To ensure the fashionistas, buyers and sponsors can all be kept engaged and to ensure the biannual bonanza continues to create a buzz, the organizer has arranged its own YouTube channel, while the participating brands have also had to "up" their tech-savvy game this year in Tokyo as they look to secure new customers and fans through "virtual means."
Hosted by the Japan Fashion Week Organization (JFW Organization), fashion week here will boast some of Japan's perennial favorites and classic icons, including brands and labels such as, Hiroko Koshino and Tae Ashida, as well as labels that have gained traction with fashionistas and artists over the past two decades, like Takeshi Kitazawa DRESSEDUNDRESSED.

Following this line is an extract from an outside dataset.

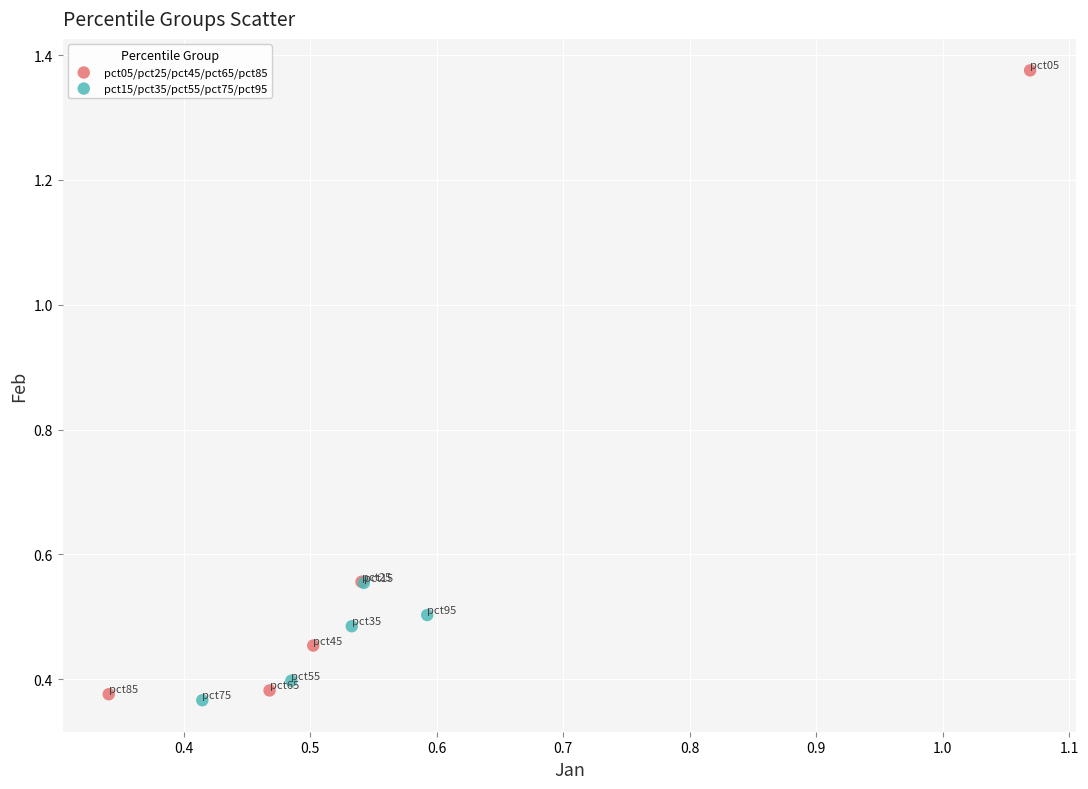

Which series has the largest Y range (max minus min)?

pct05/pct25/pct45/pct65/pct85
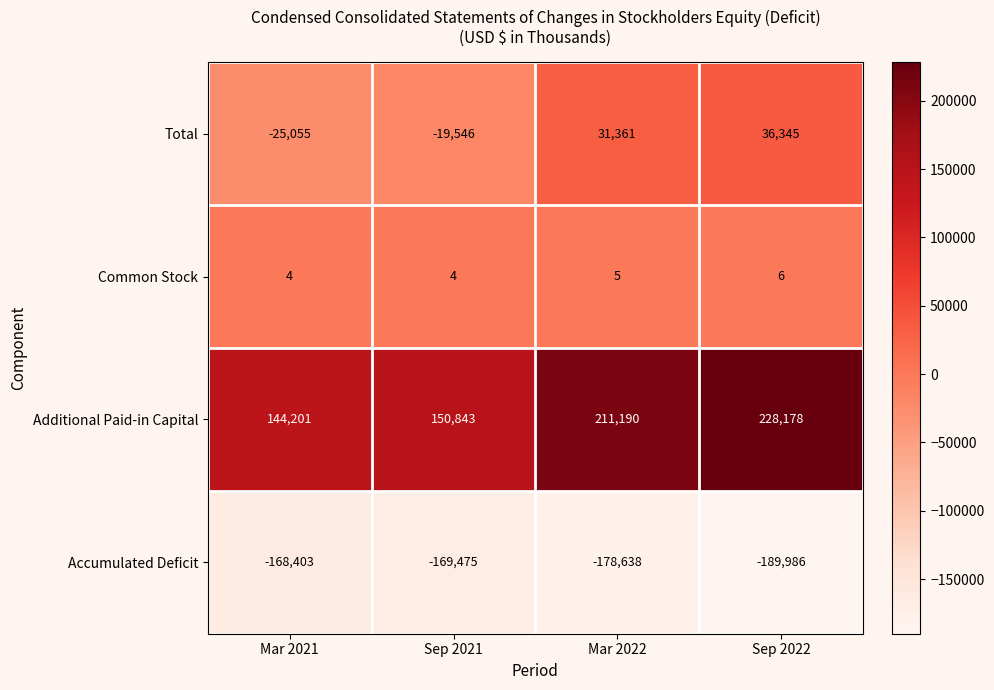

List the series in order of their peak value, lowest first.

Accumulated Deficit, Common Stock, Total, Additional Paid-in Capital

But it is always the newcomers and overseas brands that entice and delight, and this year is set to be no different, fashion insiders said.
One brand to look out for, they said, is AIVIDIC STUDIO, founded in 2017 by Chinese designer Li Jianchun, also known as Jeason Lee.
Born in 1981, the young creative director had been honing his craft at Ningbo Young Men's brand GXG since 2011, before branching out alone.
The men's brand has a strong following among a variety of internationally-minded people in their 20s and 30s. The first store opened in 2018, bringing the total number of company-owned stores to 15.
Brands from outside Tokyo have been garnering a lot of attention recently, with Lei Liushu and Jiang Yutong's SHUSHU/TONG event in March last year creating a great deal of positive hype, with their bold styling, sharp cuts and stunning combinations aimed at incorporating youth and folly into designs without "sacrificing femininity," as described by the designers.
This March, however, the Tokyo event was canceled because of the COVID-19 outbreak.